Scriberr and Smart Noter are both AI meeting assistants for recording, transcription, and summaries, compared here on pricing, features, and workflow fit. Scriberr: Open-source, self-hosted AI audio transcription app that runs Whisper models locally with speaker diarization, summaries, and chat-with-transcript. Smart Noter: AI note-taker app that records, transcribes with speaker labels, and summarizes meetings, lectures, and voice recordings. They overlap on ai-meeting-assistants, so the right pick depends on team size, budget, and which meeting workflows you automate.
For ai-meeting-assistants workflows, shortlist Scriberr when privacy-conscious teams transcribing meeting and interview recordings on their own infrastructure matters most, and Smart Noter when recording and summarizing business meetings with assigned action items matters most. Both record across Zoom, Google Meet, and Microsoft Teams; trial each on real meetings before committing.
Open-source, self-hosted AI audio transcription app that runs Whisper models locally with speaker diarization, summaries, and chat-with-transcript.
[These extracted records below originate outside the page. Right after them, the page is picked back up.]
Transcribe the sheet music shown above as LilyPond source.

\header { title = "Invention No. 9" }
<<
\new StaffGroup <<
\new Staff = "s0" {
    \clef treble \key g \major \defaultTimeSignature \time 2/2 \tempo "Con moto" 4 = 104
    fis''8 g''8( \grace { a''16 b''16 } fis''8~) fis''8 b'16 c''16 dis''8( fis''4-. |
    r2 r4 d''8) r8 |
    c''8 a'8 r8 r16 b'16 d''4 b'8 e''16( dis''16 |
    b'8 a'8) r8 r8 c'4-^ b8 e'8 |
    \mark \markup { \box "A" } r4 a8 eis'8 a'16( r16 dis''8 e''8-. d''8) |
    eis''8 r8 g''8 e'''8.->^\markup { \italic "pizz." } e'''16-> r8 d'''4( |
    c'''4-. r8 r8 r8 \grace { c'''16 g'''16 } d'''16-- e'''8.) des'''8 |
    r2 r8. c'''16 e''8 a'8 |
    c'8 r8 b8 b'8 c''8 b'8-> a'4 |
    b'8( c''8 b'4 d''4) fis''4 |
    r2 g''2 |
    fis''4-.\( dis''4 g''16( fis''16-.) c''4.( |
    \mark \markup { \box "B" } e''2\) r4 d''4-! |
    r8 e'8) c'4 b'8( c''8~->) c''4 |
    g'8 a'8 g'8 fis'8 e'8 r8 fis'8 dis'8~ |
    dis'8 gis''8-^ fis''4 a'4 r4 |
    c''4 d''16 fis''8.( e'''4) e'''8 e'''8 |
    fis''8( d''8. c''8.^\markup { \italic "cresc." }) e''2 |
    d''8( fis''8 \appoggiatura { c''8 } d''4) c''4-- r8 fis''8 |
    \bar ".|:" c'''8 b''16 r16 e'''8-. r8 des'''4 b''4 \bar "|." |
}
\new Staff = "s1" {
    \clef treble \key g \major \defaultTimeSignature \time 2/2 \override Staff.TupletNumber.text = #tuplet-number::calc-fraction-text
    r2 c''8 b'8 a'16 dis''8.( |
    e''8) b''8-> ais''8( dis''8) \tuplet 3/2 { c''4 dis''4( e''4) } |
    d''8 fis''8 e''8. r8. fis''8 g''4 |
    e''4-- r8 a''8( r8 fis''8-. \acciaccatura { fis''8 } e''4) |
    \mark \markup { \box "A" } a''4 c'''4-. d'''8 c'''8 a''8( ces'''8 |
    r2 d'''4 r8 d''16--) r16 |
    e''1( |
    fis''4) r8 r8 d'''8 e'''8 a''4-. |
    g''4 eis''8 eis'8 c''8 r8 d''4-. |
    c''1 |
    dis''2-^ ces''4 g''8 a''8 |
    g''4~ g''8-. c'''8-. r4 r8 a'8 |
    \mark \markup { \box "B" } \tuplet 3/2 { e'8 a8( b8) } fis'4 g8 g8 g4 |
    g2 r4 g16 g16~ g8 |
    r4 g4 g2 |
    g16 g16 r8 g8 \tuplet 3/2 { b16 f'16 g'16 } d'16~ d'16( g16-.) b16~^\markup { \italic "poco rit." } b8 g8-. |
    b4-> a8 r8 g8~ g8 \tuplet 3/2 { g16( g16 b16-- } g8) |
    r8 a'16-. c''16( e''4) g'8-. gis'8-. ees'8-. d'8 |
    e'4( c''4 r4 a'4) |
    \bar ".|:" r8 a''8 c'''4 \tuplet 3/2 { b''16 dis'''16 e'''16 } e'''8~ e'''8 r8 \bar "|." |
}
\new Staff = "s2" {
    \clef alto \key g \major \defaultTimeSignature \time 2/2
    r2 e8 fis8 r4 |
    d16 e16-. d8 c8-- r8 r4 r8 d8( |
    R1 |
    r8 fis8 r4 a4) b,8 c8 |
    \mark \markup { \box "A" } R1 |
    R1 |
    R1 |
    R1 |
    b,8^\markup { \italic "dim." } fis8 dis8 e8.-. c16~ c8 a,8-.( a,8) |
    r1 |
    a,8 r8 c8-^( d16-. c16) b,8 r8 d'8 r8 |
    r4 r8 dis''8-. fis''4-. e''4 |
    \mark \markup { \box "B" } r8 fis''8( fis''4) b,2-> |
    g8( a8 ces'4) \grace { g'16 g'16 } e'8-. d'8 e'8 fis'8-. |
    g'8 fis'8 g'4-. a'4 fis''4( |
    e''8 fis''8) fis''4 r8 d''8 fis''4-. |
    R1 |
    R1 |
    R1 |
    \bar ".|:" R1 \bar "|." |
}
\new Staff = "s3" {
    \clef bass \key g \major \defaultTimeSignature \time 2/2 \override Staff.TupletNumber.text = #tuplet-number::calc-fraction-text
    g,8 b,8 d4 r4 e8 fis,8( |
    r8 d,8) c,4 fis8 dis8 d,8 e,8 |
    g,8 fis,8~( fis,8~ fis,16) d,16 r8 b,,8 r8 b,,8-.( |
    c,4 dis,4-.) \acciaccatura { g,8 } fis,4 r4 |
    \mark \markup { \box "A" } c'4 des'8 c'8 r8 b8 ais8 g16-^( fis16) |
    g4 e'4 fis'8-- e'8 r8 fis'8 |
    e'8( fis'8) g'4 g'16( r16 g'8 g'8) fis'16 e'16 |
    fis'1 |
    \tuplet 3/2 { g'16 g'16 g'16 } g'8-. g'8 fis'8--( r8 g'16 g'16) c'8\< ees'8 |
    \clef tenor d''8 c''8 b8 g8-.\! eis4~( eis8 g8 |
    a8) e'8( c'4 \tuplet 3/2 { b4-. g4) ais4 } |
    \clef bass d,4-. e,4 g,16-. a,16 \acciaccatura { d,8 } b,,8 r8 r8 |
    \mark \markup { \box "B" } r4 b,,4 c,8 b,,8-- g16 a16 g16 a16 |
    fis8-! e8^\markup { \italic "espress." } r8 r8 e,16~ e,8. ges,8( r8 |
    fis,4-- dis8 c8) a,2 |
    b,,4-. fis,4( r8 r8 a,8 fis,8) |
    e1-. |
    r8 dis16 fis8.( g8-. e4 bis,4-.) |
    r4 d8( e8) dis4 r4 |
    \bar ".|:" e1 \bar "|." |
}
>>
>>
AI summaries with custom prompts via Ollama or OpenAI-compatible providersAutomatic speaker diarization (who said what)Built-in audio recorder and note-taking on transcripts
AI note-taker app that records, transcribes with speaker labels, and summarizes meetings, lectures, and voice recordings.
AI summaries with automatically extracted action points and to-do listsCalendar and conferencing connections (Outlook, Google Calendar, Teams, Zoom)Export and share to Slack, Notion, Google Docs, and Google Drive
Scriberr is a free tier with paid upgrades (freemium); Smart Noter is a free tier with paid upgrades (freemium). Always confirm current pricing on each vendor's site before buying.
Local, offline transcription using Whisper models via the WhisperX engine
Real-time transcription with speaker identification
Standout feature
Automatic speaker diarization (who said what)
AI summaries with automatically extracted action points and to-do lists
Team usage
AI summaries with custom prompts via Ollama or OpenAI-compatible providers
Summarizes uploaded audio, video, and PDF files
Integrations
Chat with your transcripts to ask questions and pull insights
Interactive chat to query a conversation
Languages & capture
Built-in audio recorder and note-taking on transcripts
Export and share to Slack, Notion, Google Docs, and Google Drive
Best-fit workflow
Folder watcher and API endpoints for automation workflows
Calendar and conferencing connections (Outlook, Google Calendar, Teams, Zoom)
Best for
Scriberr
Choose Scriberr if you need privacy-conscious teams transcribing meeting and interview recordings on their own infrastructure — strengths include fully self-hosted and offline, keeping audio and transcripts on your own hardware.
Smart Noter
Choose Smart Noter if you need recording and summarizing business meetings with assigned action items — strengths include speaker labels make multi-person meeting transcripts easier to follow.
Pros & cons
Scriberr
+ Fully self-hosted and offline, keeping audio and transcripts on your own hardware
+ MIT-licensed and free to run with no per-minute charges
- Active development was publicly paused by the maintainer, relying on community contributions
Smart Noter
+ Speaker labels make multi-person meeting transcripts easier to follow
- Multiple similarly named note-taking apps exist, which can cause confusion at download
FAQ
Is Scriberr or Smart Noter better for AI meeting notes?
It depends on your workflow. Scriberr is strong for privacy-conscious teams transcribing meeting and interview recordings on their own infrastructure, while Smart Noter is strong for recording and summarizing business meetings with assigned action items. Both transcribe and summarize meetings.
How do Scriberr and Smart Noter compare on price?
Scriberr is a free tier with paid upgrades and Smart Noter is a free tier with paid upgrades. Check each vendor's pricing page for the latest plans and free-tier limits.
Can I use both Scriberr and Smart Noter?
Yes. Many teams run more than one meeting assistant when the workflows are complementary and the budget is justified.